Start of DATA EXTRACT

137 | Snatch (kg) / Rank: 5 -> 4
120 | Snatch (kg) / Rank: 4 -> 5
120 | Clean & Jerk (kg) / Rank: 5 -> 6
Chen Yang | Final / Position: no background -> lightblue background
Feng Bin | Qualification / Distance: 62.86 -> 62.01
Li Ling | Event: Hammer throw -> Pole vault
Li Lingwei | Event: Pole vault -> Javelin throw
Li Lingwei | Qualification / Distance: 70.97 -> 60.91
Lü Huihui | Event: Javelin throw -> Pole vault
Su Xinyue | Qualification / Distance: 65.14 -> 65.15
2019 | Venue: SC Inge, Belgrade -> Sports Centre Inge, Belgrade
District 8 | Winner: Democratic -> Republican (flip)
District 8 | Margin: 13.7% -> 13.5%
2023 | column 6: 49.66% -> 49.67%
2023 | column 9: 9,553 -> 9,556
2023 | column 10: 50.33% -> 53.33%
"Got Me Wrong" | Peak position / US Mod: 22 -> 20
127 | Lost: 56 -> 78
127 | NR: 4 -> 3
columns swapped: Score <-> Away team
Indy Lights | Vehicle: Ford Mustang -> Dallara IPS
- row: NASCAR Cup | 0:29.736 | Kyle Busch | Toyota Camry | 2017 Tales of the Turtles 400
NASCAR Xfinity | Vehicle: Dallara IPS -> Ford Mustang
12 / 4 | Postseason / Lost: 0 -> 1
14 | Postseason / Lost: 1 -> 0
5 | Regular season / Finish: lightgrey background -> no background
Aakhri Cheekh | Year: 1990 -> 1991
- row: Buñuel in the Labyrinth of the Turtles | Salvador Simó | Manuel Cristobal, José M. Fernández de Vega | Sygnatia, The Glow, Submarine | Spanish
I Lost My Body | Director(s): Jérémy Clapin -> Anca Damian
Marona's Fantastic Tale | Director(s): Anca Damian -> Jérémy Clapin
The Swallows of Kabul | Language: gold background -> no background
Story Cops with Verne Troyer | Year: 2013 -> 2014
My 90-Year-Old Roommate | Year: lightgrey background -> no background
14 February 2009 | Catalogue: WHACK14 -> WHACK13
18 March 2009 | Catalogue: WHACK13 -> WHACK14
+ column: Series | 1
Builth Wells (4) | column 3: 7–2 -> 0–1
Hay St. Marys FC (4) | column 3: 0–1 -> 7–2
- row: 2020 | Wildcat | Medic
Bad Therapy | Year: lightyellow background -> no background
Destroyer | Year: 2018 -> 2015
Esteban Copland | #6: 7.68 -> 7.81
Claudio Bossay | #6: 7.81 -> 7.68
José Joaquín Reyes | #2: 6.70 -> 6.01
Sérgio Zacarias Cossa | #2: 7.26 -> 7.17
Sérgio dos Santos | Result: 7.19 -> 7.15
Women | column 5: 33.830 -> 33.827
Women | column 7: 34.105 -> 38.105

End of DATA EXTRACT

> EXERCISE DESCRIPTION
Please rewrite every line of the material above, substituting "shading" for each occurrence of "background" and changing nothing else.

> EXERCISE RESPONSE
137 | Snatch (kg) / Rank: 5 -> 4
120 | Snatch (kg) / Rank: 4 -> 5
120 | Clean & Jerk (kg) / Rank: 5 -> 6
Chen Yang | Final / Position: no shading -> lightblue shading
Feng Bin | Qualification / Distance: 62.86 -> 62.01
Li Ling | Event: Hammer throw -> Pole vault
Li Lingwei | Event: Pole vault -> Javelin throw
Li Lingwei | Qualification / Distance: 70.97 -> 60.91
Lü Huihui | Event: Javelin throw -> Pole vault
Su Xinyue | Qualification / Distance: 65.14 -> 65.15
2019 | Venue: SC Inge, Belgrade -> Sports Centre Inge, Belgrade
District 8 | Winner: Democratic -> Republican (flip)
District 8 | Margin: 13.7% -> 13.5%
2023 | column 6: 49.66% -> 49.67%
2023 | column 9: 9,553 -> 9,556
2023 | column 10: 50.33% -> 53.33%
"Got Me Wrong" | Peak position / US Mod: 22 -> 20
127 | Lost: 56 -> 78
127 | NR: 4 -> 3
columns swapped: Score <-> Away team
Indy Lights | Vehicle: Ford Mustang -> Dallara IPS
- row: NASCAR Cup | 0:29.736 | Kyle Busch | Toyota Camry | 2017 Tales of the Turtles 400
NASCAR Xfinity | Vehicle: Dallara IPS -> Ford Mustang
12 / 4 | Postseason / Lost: 0 -> 1
14 | Postseason / Lost: 1 -> 0
5 | Regular season / Finish: lightgrey shading -> no shading
Aakhri Cheekh | Year: 1990 -> 1991
- row: Buñuel in the Labyrinth of the Turtles | Salvador Simó | Manuel Cristobal, José M. Fernández de Vega | Sygnatia, The Glow, Submarine | Spanish
I Lost My Body | Director(s): Jérémy Clapin -> Anca Damian
Marona's Fantastic Tale | Director(s): Anca Damian -> Jérémy Clapin
The Swallows of Kabul | Language: gold shading -> no shading
Story Cops with Verne Troyer | Year: 2013 -> 2014
My 90-Year-Old Roommate | Year: lightgrey shading -> no shading
14 February 2009 | Catalogue: WHACK14 -> WHACK13
18 March 2009 | Catalogue: WHACK13 -> WHACK14
+ column: Series | 1
Builth Wells (4) | column 3: 7–2 -> 0–1
Hay St. Marys FC (4) | column 3: 0–1 -> 7–2
- row: 2020 | Wildcat | Medic
Bad Therapy | Year: lightyellow shading -> no shading
Destroyer | Year: 2018 -> 2015
Esteban Copland | #6: 7.68 -> 7.81
Claudio Bossay | #6: 7.81 -> 7.68
José Joaquín Reyes | #2: 6.70 -> 6.01
Sérgio Zacarias Cossa | #2: 7.26 -> 7.17
Sérgio dos Santos | Result: 7.19 -> 7.15
Women | column 5: 33.830 -> 33.827
Women | column 7: 34.105 -> 38.105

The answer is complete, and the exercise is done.